Lot 1

A lawn.

Anoth­er lawn. It’s next to where we park the car and so it gets tram­pled. I bought an aer­a­tor and duti­ful­ly went back and forth stamp­ing holes in it. We bought a spade, a root spade, clip­pers, trow­els, a machine for cut­ting up the oak leaves.

Tiny acorns. A mulch of tiny acorns, and the oak leaves besides. None of them ever break down. It seems impos­si­ble that the end­less old oak tree next door would for­ev­er be pulling up what it needs to make new acorns and leaves from the ground beneath it, but that none of what it pro­duces should ever break down into nutri­ents again. Maybe the roots just swal­low them whole and pass them back up into the branch­es again to be reborn.

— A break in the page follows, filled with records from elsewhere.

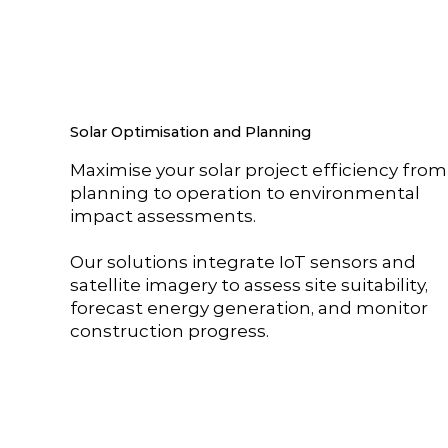
Solar Optimisation and Planning
Maximise your solar project efficiency from
planning to operation to environmental
impact assessments.
Our solutions integrate IoT sensors and
satellite imagery to assess site suitability,
forecast energy generation, and monitor
construction progress.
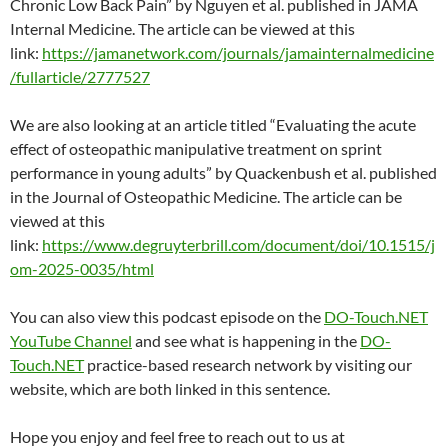
Chronic Low Back Pain” by Nguyen et al. published in JAMA
Internal Medicine. The article can be viewed at this
link:
https://jamanetwork.com/journals/jamainternalmedicine
/fullarticle/2777527
We are also looking at an article titled “Evaluating the acute
effect of osteopathic manipulative treatment on sprint
performance in young adults” by Quackenbush et al. published
in the Journal of Osteopathic Medicine. The article can be
viewed at this
link:
https://www.degruyterbrill.com/document/doi/10.1515/j
om-2025-0035/html
You can also view this podcast episode on the
DO-Touch.NET
YouTube Channel
and see what is happening in the
DO-
Touch.NET
practice-based research network by visiting our
website, which are both linked in this sentence.
Hope you enjoy and feel free to reach out to us at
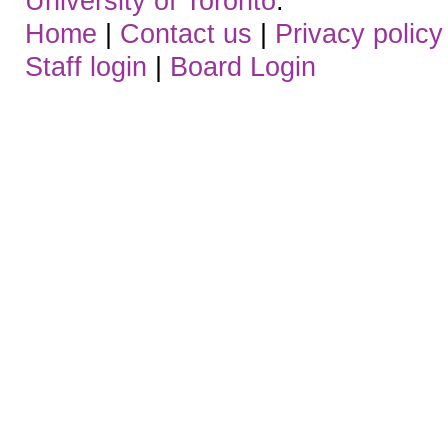
University of Toronto
.
Home
|
Contact us
|
Privacy policy
Staff login
|
Board Login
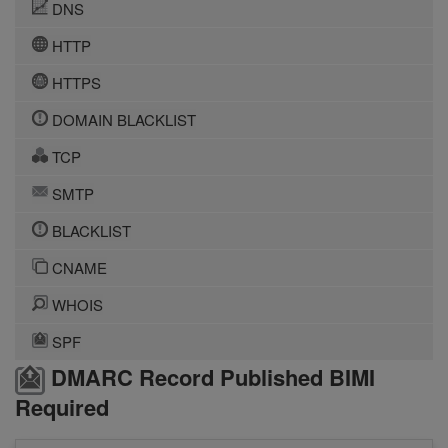
DNS
HTTP
HTTPS
DOMAIN BLACKLIST
TCP
SMTP
BLACKLIST
CNAME
WHOIS
SPF
DMARC Record Published BIMI
Required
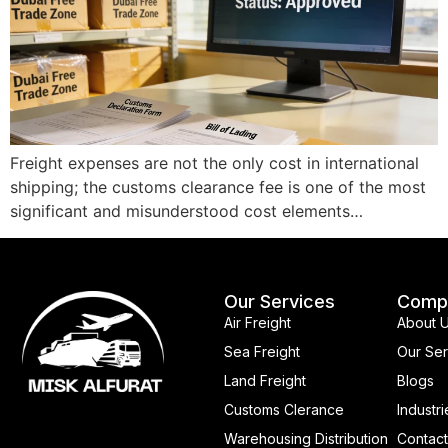
Freight expenses are not the only cost in international
shipping; the customs clearance fee is one of the most
significant and misunderstood cost elements…
Our Services
Comp
Air Freight
About 
Sea Freight
Our Ser
Land Freight
Blogs
Customs Clerance
Industri
Warehousing Distribution
Contact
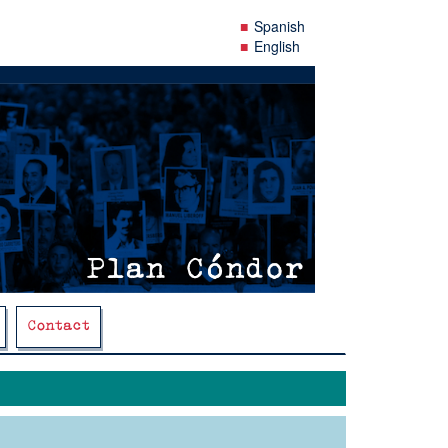
Spanish
English
Contact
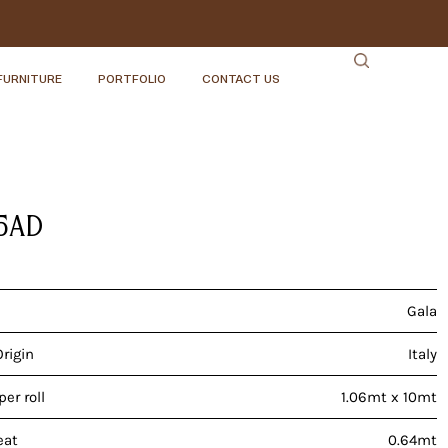
FURNITURE
PORTFOLIO
CONTACT US
5AD
Gala
Origin
Italy
er roll
1.06mt x 10mt
eat
0.64mt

Anoth­er lawn. A hole opened up in it last year and hor­nets came out. I thought they were harm­less until I ran the mow­er over them and one stung me in the hand. I got stung by hor­nets three times last year, hav­ing not been stung by any­thing larg­er than a mos­qui­to for the last thir­ty years.

A box hedge. Anoth­er box hedge. I look out and wait for them to be struck by box tree moth, or box­wood leafmin­er, or box­wood blight.

Anoth­er lawn. A hole, or a trench, runs through one cor­ner. Why? We fill it in with soil and it turns back into a hole with­in a month.

Big stones from the foun­da­tion. The con­trac­tor dug a hole through the patio and right on through the side of the base­ment. Noth­ing left the lot. Now, big stones laid in lit­tle retain­ing walls, or hid­ing behind the weigela. 

That leg­gy weigela. I con­sis­tent­ly for­get its name and have to look it up again. Once every­one is done strip­ping the humans out of com­mon bird names they should get start­ed on sci­en­tif­ic plant names. So many inter­change­able cod-Latin-Ger­man names…

A bridal wreath spirea (no Ger­man there!), on our side of the neigh­bors’ dri­ve­way. It is mir­rored by anoth­er on the neigh­bors’ side. Before we moved in our pre­de­ces­sor would con­sult with the neigh­bors on plant­i­ng choic­es for best effect. 

A juniper, or real­ly an east­ern red cedar. Why would our pre­de­ces­sor, a good gar­den­er, plant it here, under the heavy shade of the oak? It leans over half-dead, as close to a curly Dr. Seuss tree as you would ever see in real life. I have to put it out of its mis­ery one of these days.

A red­bud, grown up into the util­i­ty line. My wife curs­es from the spring into the sum­mer at the lit­tle hearts its seeds send up. She goes around pick­ing out the lit­tle hearts and leav­ing them in a heap.

A com­post pile. It is not right. Every­thing is tight and air­less. It pre­serves the orange peels and banana peels and squash hulls instead of turn­ing them into earth. If I had anoth­er sort of tree next door instead of that end­less oak tree I would have enough prop­er brown mate­r­i­al to make it work.

Dog crap. Dog crap. Dog crap. There’s no good word for it. Any word you try is fussy or harsh or sil­ly. Crap” is clos­est to how I feel – you grum­ble and deal with it. You can’t com­post it – wrong kind of brown material.

Cro­cus shoots start­ing up from the ground around the dog crap. They are encour­aged by the warmth. There is a Bud­dhist les­son in all of this.